Note: The tastings at Roscioli are available in both Italian and English. Rimessa Roscioli is very flexible and also can accommodate vegetarians, vegans, and non-drinkers, even. You can get more information here:


Out of all the spectacular meals we ate with my dad, there was, if you can believe it, one dinner that managed to stand out in a sea of gastronomic greatness, eaten at Marzapane, the restaurant of genius/prodigy/wonder woman Alba Estevez Ruiz, who is only 28 (!!!) years old. We opted for the tasting menu, which is designed to represent Alba's story through food. The menu started with tapas and other small dishes from Spain, her home country, and then progressed to Abruzzo, where she first worked as a chef after moving to Italy, and then eventually to Rome. You guys -- my meal at Marzapane may have well been the best meal I've ever had in my 29 years. I'm not kidding -- this was an experience. Every dish that was brought out was spot on, perfect, the kind of food that leaves you speechless for a few seconds, beyond delicious. Many of the dishes evoked memories, too, in that crazy way that taste + memory tends to do, where a bite of food immediately transported back to a certain moment in time. The arrosticini -- grilled lamb skewers -- brought my dad right back to his summers in Calabria as a child, where his grandmother would grill meat over an open flame for dinner; the savory baba' made with potato and rosemary and served warm out of the oven evoked a memory of my favorite restaurant as a kid, where bread was always served hot out of the oven; the lemon-y scented pastry dough of the tartlets for dessert were reminiscent of the citrus-tinged cookies my grandmother makes. The strong connection between taste and memory here was really extraordinary -- I swear Alba does it on purpose -- and made the whole dining experience that much more special. All of the dishes were exceptional, but if I had to play favorites, the risotto with anchovies and ginger (a seemingly weird but winning combination) and a dessert made with lime, celery, white chocolate, and olive oil cake (ditto) were on the top of my list. But then there were also the bonuelos de bacalao, and the cacio e ovo, and the tortilla de patatas with a soft-cooked egg center...*gazes off dreamily in to the distance.* Bottom line: Marzapane, a dinner that evoked so many food-related memories, has now become a wonderful memory I have with my sister and our fantastic dad in Rome in and of itself.
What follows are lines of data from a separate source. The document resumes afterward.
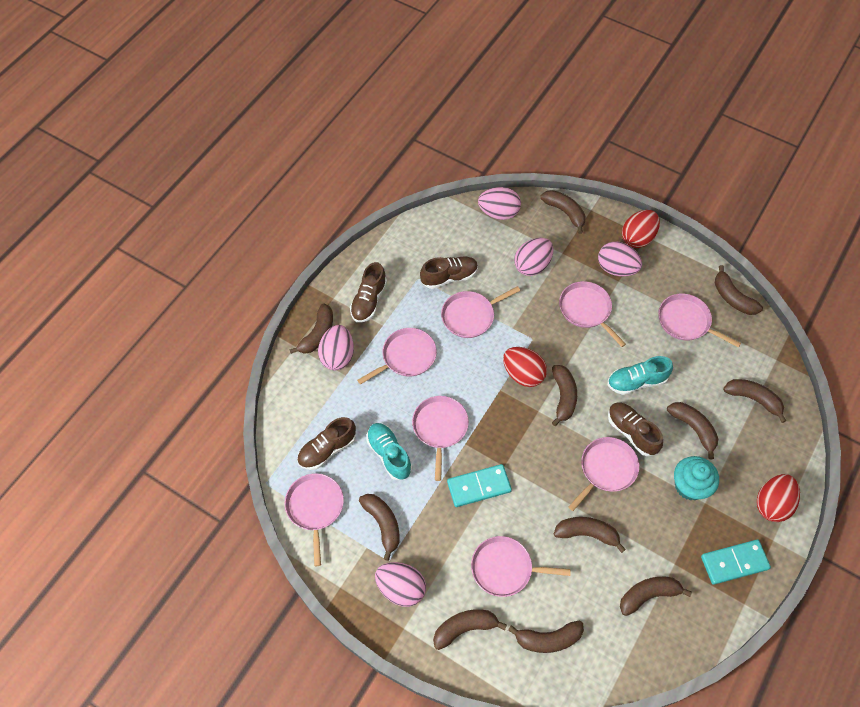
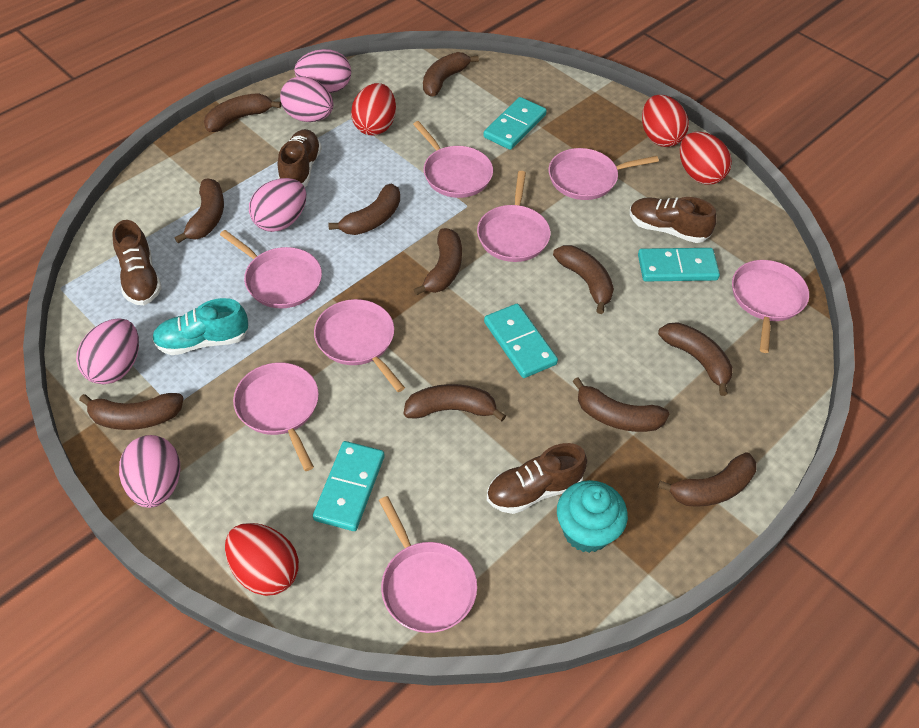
red egg: [503,347,547,387] [622,210,660,248] [757,474,800,522] = 3 -> [225,523,299,596] [351,83,396,135] [642,95,689,147] [680,132,732,185] = 4
turquoise domino: [447,464,512,507] [701,540,771,585] = 2 -> [313,441,384,531] [483,97,547,150] [484,304,558,378] [638,248,720,281] = 4
turquoise shoe: [366,423,412,480] [607,356,673,395] = 2 -> [152,298,249,355] = 1

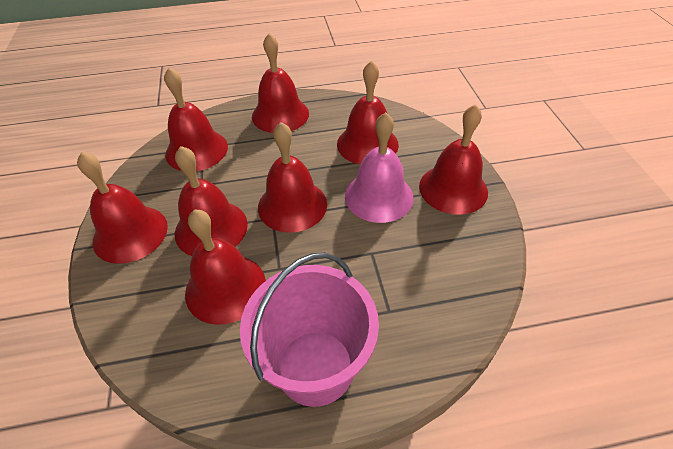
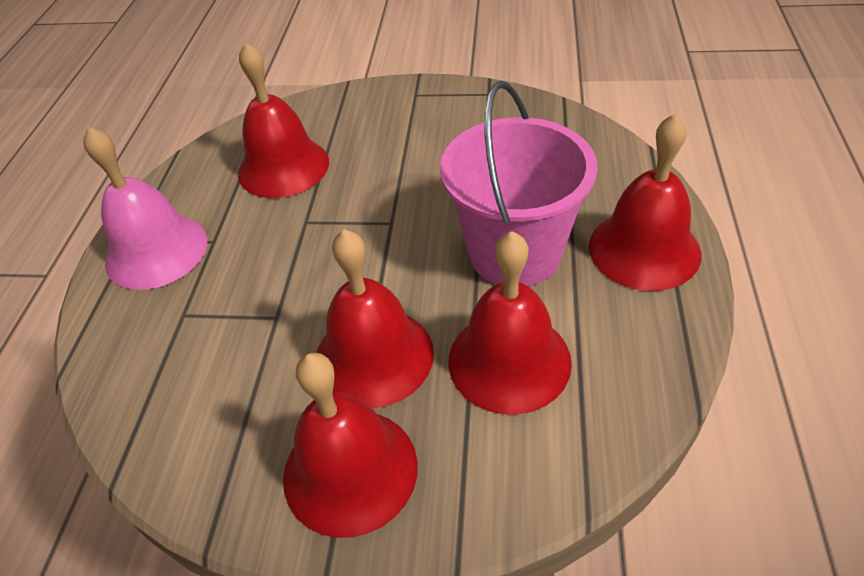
red bell: [77,152,168,264] [164,68,228,171] [175,146,248,256] [185,209,266,325] [252,33,309,133] [258,122,327,233] [337,60,399,165] [419,104,488,215] = 8 -> [238,42,329,198] [283,353,418,538] [317,229,434,408] [448,231,572,414] [589,113,701,291] = 5

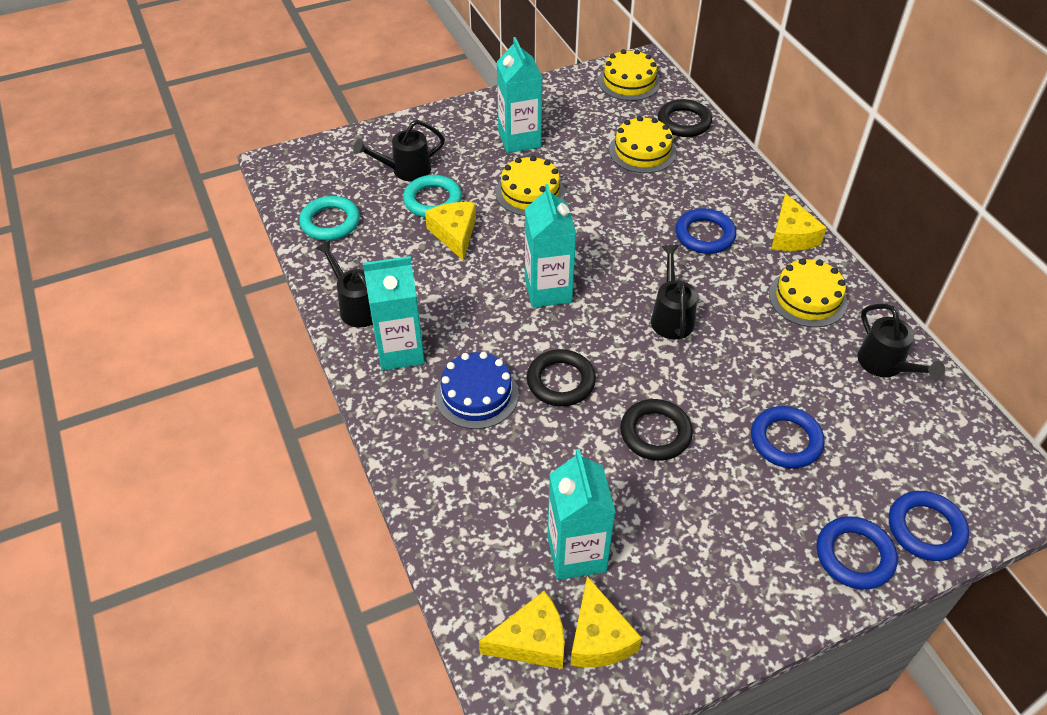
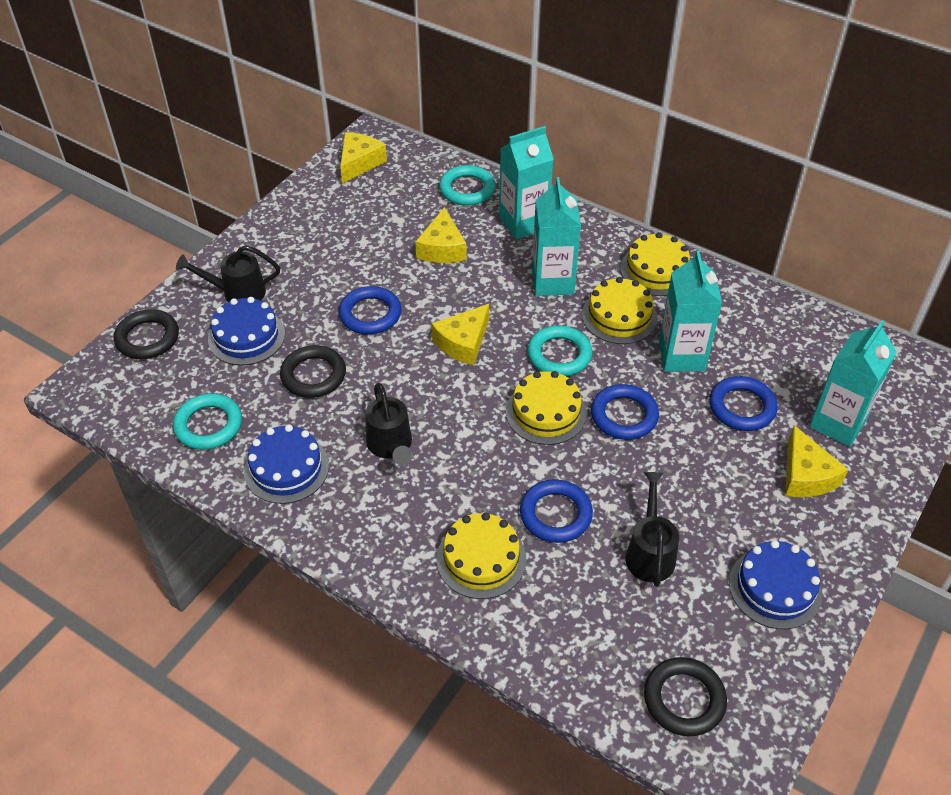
black watering can: [315,240,373,328] [353,120,445,181] [651,245,698,339] [857,304,945,380] = 4 -> [176,245,280,302] [365,383,412,465] [625,472,679,587] = 3
blue cake: [435,352,519,429] = 1 -> [208,297,285,365] [244,425,329,504] [729,540,822,629] = 3
turquoise ring: [299,196,360,241] [403,175,462,217] = 2 -> [173,393,242,450] [439,165,496,206] [527,326,592,376] = 3

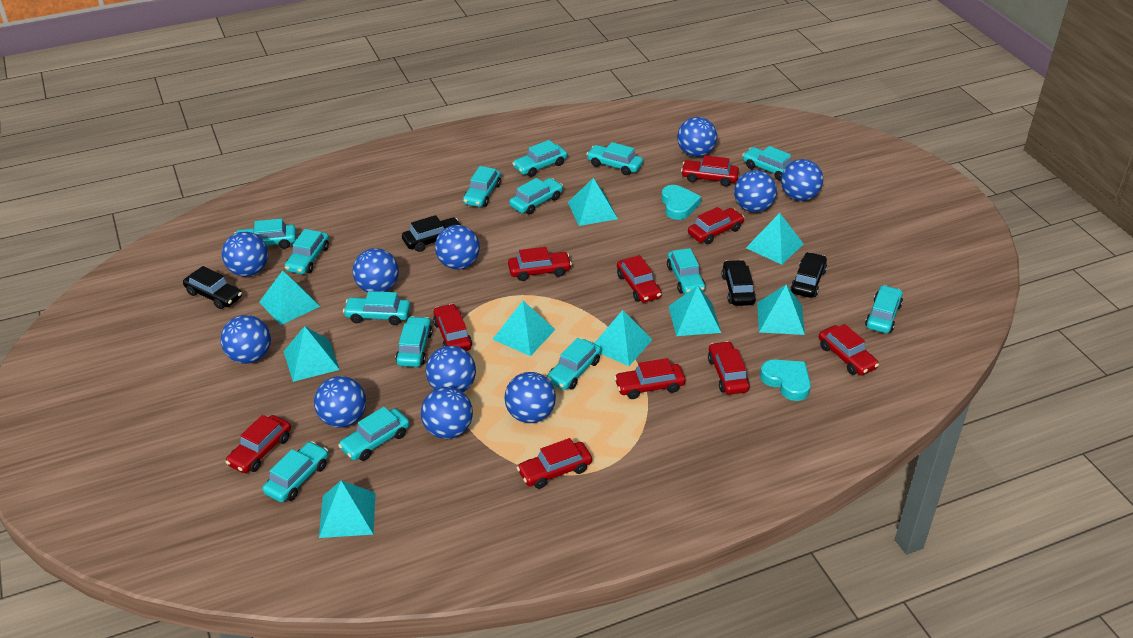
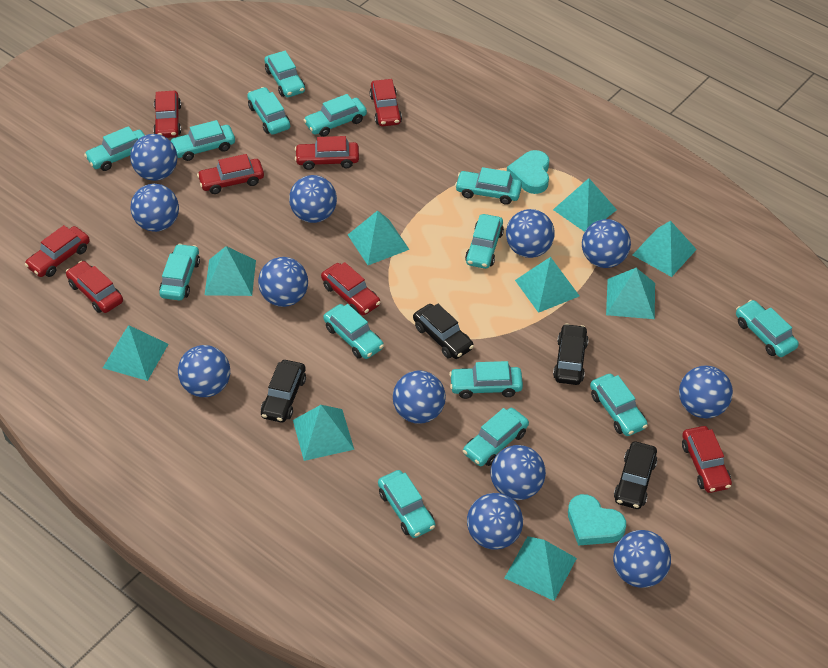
blue ball: [220,315,271,364] [222,232,268,276] [314,376,366,428] [353,248,399,292] [421,387,473,439] [426,346,476,392] [435,225,480,269] [504,372,556,423] [677,117,717,157] [734,170,777,212] [781,159,823,201] = 11 -> [130,134,177,181] [130,184,179,232] [178,345,230,397] [258,257,308,307] [289,175,337,223] [393,371,446,424] [467,493,523,550] [491,445,546,500] [506,209,555,258] [582,219,631,268] [613,530,671,588] [679,366,733,418] = 12
red car: [225,415,291,473] [433,304,472,351] [508,247,572,281] [517,438,592,489] [614,358,685,399] [617,255,662,302] [681,155,739,187] [688,207,744,244] [708,341,750,395] [819,324,879,375] = 10 -> [25,225,90,277] [66,261,123,313] [153,91,181,138] [197,154,264,194] [295,136,359,170] [321,262,381,315] [369,79,402,127] [682,426,732,493] = 8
Note: Go to this restaurant. You won't regret it.

And that about sums it up! To end this post, a few photos (food related and otherwise) taken when we were out and about in the city. Noteworthy: stumbling upon a sculpture from the ridiculously young and talented artist Andrea Gandini, who uses tree stumps around the city as his medium, and on a completely different note, a dog named Beau who was snoozing peacefully on a bench in Trastevere. I'll be back soon with some recipes that were tested by my dad himself -- in the meantime, have a good week everyone!